▸ **TASK DETAILS**: Return the full set of records, matching them character for character.

▸ **DATASET EXTRACT**:
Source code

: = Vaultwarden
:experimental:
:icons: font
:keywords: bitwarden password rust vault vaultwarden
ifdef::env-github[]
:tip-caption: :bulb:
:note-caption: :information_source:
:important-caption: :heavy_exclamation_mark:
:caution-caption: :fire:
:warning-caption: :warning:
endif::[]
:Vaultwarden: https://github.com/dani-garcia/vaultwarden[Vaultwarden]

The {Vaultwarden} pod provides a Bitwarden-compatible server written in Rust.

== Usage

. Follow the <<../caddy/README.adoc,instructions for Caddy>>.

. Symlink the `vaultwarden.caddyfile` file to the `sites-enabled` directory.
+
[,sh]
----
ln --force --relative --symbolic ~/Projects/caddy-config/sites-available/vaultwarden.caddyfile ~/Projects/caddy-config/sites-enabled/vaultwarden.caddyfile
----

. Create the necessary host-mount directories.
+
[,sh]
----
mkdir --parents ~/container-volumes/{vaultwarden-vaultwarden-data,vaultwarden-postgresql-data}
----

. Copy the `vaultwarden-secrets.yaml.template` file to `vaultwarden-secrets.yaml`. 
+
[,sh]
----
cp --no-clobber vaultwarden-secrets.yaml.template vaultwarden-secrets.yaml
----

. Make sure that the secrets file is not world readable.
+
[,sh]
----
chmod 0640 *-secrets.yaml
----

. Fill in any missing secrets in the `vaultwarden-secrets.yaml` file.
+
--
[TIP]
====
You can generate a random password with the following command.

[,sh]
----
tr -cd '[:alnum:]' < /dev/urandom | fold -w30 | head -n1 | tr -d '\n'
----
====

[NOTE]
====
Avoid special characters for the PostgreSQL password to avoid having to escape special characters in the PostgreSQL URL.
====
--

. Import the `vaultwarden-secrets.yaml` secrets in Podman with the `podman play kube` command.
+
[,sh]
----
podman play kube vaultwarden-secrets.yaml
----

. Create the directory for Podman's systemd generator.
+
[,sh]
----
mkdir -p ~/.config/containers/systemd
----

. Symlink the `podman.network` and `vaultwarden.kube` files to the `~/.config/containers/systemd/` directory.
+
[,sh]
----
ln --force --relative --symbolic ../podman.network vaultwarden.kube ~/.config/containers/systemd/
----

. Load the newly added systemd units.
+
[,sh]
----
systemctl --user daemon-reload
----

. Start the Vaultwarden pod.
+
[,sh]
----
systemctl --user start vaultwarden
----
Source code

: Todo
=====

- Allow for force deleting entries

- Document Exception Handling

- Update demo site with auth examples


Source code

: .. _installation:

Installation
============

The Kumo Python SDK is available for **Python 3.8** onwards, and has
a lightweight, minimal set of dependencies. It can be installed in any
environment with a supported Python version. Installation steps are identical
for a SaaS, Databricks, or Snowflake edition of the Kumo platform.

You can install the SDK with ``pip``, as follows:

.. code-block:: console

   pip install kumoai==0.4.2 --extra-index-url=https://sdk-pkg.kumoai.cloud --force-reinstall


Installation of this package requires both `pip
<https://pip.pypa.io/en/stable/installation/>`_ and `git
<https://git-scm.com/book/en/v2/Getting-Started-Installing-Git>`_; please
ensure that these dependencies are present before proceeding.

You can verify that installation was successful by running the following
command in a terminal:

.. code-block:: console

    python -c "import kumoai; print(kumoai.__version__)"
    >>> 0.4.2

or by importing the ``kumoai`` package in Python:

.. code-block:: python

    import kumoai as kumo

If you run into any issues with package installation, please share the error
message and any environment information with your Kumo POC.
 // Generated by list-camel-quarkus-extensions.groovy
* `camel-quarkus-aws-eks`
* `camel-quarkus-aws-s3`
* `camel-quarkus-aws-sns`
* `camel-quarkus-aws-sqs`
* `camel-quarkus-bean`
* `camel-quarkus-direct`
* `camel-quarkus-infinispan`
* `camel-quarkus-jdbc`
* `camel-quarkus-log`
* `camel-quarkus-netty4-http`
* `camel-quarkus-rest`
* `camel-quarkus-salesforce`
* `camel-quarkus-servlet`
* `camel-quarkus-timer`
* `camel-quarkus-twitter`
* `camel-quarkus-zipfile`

▸ **RESPONSE AREA**:
Source code

: = Vaultwarden
:experimental:
:icons: font
:keywords: bitwarden password rust vault vaultwarden
ifdef::env-github[]
:tip-caption: :bulb:
:note-caption: :information_source:
:important-caption: :heavy_exclamation_mark:
:caution-caption: :fire:
:warning-caption: :warning:
endif::[]
:Vaultwarden: https://github.com/dani-garcia/vaultwarden[Vaultwarden]

The {Vaultwarden} pod provides a Bitwarden-compatible server written in Rust.

== Usage

. Follow the <<../caddy/README.adoc,instructions for Caddy>>.

. Symlink the `vaultwarden.caddyfile` file to the `sites-enabled` directory.
+
[,sh]
----
ln --force --relative --symbolic ~/Projects/caddy-config/sites-available/vaultwarden.caddyfile ~/Projects/caddy-config/sites-enabled/vaultwarden.caddyfile
----

. Create the necessary host-mount directories.
+
[,sh]
----
mkdir --parents ~/container-volumes/{vaultwarden-vaultwarden-data,vaultwarden-postgresql-data}
----

. Copy the `vaultwarden-secrets.yaml.template` file to `vaultwarden-secrets.yaml`. 
+
[,sh]
----
cp --no-clobber vaultwarden-secrets.yaml.template vaultwarden-secrets.yaml
----

. Make sure that the secrets file is not world readable.
+
[,sh]
----
chmod 0640 *-secrets.yaml
----

. Fill in any missing secrets in the `vaultwarden-secrets.yaml` file.
+
--
[TIP]
====
You can generate a random password with the following command.

[,sh]
----
tr -cd '[:alnum:]' < /dev/urandom | fold -w30 | head -n1 | tr -d '\n'
----
====

[NOTE]
====
Avoid special characters for the PostgreSQL password to avoid having to escape special characters in the PostgreSQL URL.
====
--

. Import the `vaultwarden-secrets.yaml` secrets in Podman with the `podman play kube` command.
+
[,sh]
----
podman play kube vaultwarden-secrets.yaml
----

. Create the directory for Podman's systemd generator.
+
[,sh]
----
mkdir -p ~/.config/containers/systemd
----

. Symlink the `podman.network` and `vaultwarden.kube` files to the `~/.config/containers/systemd/` directory.
+
[,sh]
----
ln --force --relative --symbolic ../podman.network vaultwarden.kube ~/.config/containers/systemd/
----

. Load the newly added systemd units.
+
[,sh]
----
systemctl --user daemon-reload
----

. Start the Vaultwarden pod.
+
[,sh]
----
systemctl --user start vaultwarden
----
Source code

: Todo
=====

- Allow for force deleting entries

- Document Exception Handling

- Update demo site with auth examples


Source code

: .. _installation:

Installation
============

The Kumo Python SDK is available for **Python 3.8** onwards, and has
a lightweight, minimal set of dependencies. It can be installed in any
environment with a supported Python version. Installation steps are identical
for a SaaS, Databricks, or Snowflake edition of the Kumo platform.

You can install the SDK with ``pip``, as follows:

.. code-block:: console

   pip install kumoai==0.4.2 --extra-index-url=https://sdk-pkg.kumoai.cloud --force-reinstall


Installation of this package requires both `pip
<https://pip.pypa.io/en/stable/installation/>`_ and `git
<https://git-scm.com/book/en/v2/Getting-Started-Installing-Git>`_; please
ensure that these dependencies are present before proceeding.

You can verify that installation was successful by running the following
command in a terminal:

.. code-block:: console

    python -c "import kumoai; print(kumoai.__version__)"
    >>> 0.4.2

or by importing the ``kumoai`` package in Python:

.. code-block:: python

    import kumoai as kumo

If you run into any issues with package installation, please share the error
message and any environment information with your Kumo POC.
 // Generated by list-camel-quarkus-extensions.groovy
* `camel-quarkus-aws-eks`
* `camel-quarkus-aws-s3`
* `camel-quarkus-aws-sns`
* `camel-quarkus-aws-sqs`
* `camel-quarkus-bean`
* `camel-quarkus-direct`
* `camel-quarkus-infinispan`
* `camel-quarkus-jdbc`
* `camel-quarkus-log`
* `camel-quarkus-netty4-http`
* `camel-quarkus-rest`
* `camel-quarkus-salesforce`
* `camel-quarkus-servlet`
* `camel-quarkus-timer`
* `camel-quarkus-twitter`
* `camel-quarkus-zipfile`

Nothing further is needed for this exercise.